Greece is quickly evolving into a remote work destination with authorities taking actions to facilitate the move, according to the conclusions of this week’s 1st Work from Greece Summit organized by Marketing Greece.
Government officials, company executives and digital nomads attended the event and exchanged ideas on ways to develop the country into a remote work destination as well as on the added value it will provide the Greek tourism sector.
Opening the event, Marketing Greece CEO Ioanna Dretta referred to the workfromgreece.gr site which aims to answer all questions regarding remote work options in Greece and offer guidance.
“Digital nomads can serve as drivers of sustainable tourism development, help ease seasonality, boost revenue at destinations, but also create a network of ambassadors,” she said.
In efforts to simplify procedures, Digital Governance Minister Kyriakos Pierrakakis announced that individuals will be able to soon establish self-owned business (sole proprietorship) through Gov.gr whose services are currently being translated into English.
On his part, Tourism Minister Vassilis Kikilias said Greece was an ideal destination for remote work thanks to its climate and hospitality. “Executives of large international tourism companies have told me that Greece’s fine climate boosts employee moods and as a result their performance also.”
As part of government efforts to simplify procedures and attract more remote workers, Deputy Foreign Minister Militiadis Varvitsiotis noted that Greece was one of the first countries to regulate remote work adding that in view of global competition, “it may be the time to make our approach more flexible”. Varvitsiotis also referred ministry initiatives, including the creation a special visa for digital nomads.
Also speaking during the event was Athens Mayor Kostas Bakoyannis who referred to actions taken to make Athens a top digital nomad destination. Bakoyannis said attracting remote worker meant the city gained visitors, investors and human capital and talent.

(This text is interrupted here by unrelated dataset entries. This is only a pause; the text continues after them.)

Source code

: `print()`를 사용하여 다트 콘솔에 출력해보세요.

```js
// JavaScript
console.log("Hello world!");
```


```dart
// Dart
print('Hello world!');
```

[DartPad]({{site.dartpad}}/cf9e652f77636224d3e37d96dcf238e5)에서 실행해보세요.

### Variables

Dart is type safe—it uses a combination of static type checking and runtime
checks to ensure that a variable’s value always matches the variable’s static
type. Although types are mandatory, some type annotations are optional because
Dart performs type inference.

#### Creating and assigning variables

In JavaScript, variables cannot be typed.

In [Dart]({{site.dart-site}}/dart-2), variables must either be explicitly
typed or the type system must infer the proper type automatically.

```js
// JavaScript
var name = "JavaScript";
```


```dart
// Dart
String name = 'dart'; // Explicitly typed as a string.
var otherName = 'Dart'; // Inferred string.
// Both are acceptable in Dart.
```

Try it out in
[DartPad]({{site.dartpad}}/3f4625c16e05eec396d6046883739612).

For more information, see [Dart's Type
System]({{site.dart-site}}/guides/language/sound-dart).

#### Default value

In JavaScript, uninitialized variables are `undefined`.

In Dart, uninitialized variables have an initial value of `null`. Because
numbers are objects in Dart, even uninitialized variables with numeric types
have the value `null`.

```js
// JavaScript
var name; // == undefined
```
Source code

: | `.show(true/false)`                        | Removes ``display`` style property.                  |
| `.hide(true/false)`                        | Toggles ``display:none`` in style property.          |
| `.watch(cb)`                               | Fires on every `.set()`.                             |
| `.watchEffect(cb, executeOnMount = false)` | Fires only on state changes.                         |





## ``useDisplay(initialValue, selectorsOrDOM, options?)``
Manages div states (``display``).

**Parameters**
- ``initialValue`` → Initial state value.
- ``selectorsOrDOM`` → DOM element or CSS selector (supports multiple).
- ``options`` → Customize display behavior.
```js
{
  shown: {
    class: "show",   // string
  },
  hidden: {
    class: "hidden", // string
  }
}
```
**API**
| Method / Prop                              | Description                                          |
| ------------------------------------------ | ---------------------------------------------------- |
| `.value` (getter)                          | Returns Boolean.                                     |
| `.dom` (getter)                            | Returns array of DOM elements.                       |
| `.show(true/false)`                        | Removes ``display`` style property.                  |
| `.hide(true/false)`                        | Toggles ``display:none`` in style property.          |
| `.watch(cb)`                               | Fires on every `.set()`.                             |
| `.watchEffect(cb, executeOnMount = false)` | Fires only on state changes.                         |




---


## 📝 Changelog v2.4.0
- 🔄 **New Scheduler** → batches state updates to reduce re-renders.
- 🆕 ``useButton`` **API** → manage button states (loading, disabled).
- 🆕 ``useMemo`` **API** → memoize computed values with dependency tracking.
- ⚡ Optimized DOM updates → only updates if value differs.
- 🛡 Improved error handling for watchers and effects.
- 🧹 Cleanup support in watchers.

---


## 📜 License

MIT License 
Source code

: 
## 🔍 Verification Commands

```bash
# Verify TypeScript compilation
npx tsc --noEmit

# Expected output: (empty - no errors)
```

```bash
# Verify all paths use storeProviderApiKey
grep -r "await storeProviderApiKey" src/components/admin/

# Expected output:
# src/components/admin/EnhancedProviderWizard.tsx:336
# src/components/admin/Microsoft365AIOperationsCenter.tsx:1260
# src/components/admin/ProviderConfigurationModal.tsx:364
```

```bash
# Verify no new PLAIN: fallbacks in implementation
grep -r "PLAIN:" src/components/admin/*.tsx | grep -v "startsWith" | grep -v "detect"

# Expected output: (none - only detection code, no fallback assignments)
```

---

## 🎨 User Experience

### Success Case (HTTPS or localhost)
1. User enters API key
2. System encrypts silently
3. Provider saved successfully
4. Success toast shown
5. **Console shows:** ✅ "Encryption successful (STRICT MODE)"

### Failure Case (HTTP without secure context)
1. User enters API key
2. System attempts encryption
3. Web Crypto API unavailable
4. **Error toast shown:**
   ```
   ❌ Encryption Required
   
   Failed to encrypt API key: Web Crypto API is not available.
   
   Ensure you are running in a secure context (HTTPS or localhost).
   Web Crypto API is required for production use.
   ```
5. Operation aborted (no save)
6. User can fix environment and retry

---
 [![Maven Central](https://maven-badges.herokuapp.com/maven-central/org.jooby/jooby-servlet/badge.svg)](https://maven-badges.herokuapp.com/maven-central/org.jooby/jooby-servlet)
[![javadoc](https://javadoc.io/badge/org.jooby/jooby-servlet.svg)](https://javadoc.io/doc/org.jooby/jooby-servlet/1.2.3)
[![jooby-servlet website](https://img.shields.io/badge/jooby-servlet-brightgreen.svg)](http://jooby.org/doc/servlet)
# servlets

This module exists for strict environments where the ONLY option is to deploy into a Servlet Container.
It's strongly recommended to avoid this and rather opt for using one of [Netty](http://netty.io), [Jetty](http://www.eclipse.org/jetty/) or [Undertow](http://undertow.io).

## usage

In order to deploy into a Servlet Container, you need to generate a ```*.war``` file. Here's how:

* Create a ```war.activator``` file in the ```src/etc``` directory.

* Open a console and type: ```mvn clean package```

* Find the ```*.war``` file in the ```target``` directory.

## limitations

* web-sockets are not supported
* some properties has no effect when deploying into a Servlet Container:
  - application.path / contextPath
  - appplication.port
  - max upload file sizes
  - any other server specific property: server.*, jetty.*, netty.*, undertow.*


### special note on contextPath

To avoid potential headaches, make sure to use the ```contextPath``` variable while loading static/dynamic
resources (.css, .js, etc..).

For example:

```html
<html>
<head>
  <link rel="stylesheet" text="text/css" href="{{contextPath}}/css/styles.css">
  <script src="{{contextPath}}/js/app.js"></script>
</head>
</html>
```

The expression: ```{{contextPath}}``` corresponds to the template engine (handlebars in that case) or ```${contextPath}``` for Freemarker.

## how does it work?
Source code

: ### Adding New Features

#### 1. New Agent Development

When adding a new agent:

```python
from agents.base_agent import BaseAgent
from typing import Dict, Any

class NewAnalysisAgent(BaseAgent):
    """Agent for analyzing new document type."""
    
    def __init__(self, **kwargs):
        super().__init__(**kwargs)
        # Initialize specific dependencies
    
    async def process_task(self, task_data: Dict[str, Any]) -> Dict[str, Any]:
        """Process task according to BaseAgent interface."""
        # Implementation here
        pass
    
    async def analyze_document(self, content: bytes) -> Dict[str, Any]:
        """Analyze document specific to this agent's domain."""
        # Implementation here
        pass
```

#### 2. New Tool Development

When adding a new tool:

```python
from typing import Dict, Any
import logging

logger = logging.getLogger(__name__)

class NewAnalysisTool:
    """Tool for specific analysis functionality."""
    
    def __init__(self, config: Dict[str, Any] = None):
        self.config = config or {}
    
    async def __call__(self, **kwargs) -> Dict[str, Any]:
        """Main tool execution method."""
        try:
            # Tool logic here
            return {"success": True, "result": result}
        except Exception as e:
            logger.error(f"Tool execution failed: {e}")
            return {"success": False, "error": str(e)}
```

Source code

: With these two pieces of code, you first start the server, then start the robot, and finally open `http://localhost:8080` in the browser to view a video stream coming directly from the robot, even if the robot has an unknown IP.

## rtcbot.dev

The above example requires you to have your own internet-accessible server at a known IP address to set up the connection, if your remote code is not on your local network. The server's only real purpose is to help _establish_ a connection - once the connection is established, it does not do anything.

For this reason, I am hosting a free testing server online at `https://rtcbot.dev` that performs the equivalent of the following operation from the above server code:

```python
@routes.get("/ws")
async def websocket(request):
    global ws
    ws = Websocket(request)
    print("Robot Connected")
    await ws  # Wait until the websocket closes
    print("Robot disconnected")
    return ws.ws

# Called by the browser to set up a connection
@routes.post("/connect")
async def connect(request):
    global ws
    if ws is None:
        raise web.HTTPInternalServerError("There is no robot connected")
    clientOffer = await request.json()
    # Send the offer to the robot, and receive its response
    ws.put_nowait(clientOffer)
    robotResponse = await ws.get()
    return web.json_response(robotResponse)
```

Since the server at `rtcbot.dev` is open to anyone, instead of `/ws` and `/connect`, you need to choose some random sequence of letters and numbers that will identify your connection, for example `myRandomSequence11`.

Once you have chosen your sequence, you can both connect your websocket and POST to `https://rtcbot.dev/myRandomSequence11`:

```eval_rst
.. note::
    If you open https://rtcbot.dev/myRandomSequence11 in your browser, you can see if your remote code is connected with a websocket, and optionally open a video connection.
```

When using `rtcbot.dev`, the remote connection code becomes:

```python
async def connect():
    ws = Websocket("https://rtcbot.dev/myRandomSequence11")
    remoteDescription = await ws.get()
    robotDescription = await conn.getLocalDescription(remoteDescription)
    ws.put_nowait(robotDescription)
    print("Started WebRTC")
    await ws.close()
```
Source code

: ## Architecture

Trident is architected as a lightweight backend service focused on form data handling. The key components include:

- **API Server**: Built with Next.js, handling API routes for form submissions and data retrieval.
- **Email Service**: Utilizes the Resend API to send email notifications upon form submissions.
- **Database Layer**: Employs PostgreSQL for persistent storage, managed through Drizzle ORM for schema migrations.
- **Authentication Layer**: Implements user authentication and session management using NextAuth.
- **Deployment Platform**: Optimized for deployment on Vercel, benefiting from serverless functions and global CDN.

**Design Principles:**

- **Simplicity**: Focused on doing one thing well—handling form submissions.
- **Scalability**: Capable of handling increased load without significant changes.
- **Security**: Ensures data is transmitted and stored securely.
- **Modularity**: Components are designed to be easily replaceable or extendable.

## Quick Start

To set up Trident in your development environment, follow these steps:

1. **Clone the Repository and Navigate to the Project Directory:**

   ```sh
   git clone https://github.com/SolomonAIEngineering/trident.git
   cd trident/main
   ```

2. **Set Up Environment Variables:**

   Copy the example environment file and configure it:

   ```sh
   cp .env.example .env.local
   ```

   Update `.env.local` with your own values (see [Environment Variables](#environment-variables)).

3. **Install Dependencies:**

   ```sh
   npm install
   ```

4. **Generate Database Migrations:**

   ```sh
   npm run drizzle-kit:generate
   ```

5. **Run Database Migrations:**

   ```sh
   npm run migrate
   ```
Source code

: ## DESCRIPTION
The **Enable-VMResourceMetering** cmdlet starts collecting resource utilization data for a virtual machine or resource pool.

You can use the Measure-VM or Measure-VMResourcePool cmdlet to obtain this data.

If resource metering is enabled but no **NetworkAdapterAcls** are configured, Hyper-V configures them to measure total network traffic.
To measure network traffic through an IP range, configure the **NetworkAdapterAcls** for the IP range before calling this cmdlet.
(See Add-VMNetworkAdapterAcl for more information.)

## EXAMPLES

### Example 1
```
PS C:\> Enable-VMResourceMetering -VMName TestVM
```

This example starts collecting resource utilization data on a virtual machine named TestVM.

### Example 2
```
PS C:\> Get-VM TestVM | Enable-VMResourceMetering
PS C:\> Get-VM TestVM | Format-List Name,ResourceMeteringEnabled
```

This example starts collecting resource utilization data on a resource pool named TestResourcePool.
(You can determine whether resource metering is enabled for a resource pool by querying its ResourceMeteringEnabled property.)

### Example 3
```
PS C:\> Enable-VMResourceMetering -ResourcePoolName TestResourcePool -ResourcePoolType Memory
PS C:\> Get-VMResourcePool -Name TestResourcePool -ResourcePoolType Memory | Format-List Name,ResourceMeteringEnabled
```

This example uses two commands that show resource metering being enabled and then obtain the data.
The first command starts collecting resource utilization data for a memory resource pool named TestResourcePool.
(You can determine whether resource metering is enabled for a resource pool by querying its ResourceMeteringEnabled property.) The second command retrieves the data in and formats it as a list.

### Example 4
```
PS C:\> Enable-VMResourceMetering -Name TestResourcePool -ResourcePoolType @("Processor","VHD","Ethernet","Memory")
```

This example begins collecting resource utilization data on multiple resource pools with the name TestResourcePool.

Earlier this year, a survey found that Greece still had a long way to go before being able to provide the work environment needed for remote employment. Slow internet, poor connectivity and lagging social and economic conditions placed Greece 32nd on a list of 66 countries on the Global Remote Work Index released by NordLayer.
Last year, the 1st Digital Mobilities Conference organized by the Digital Nomads Observatory also found that Greece was behind in terms of remote work environment but found that Athens was gaining ground as a digital nomad destination taking hands-on actions in this direction.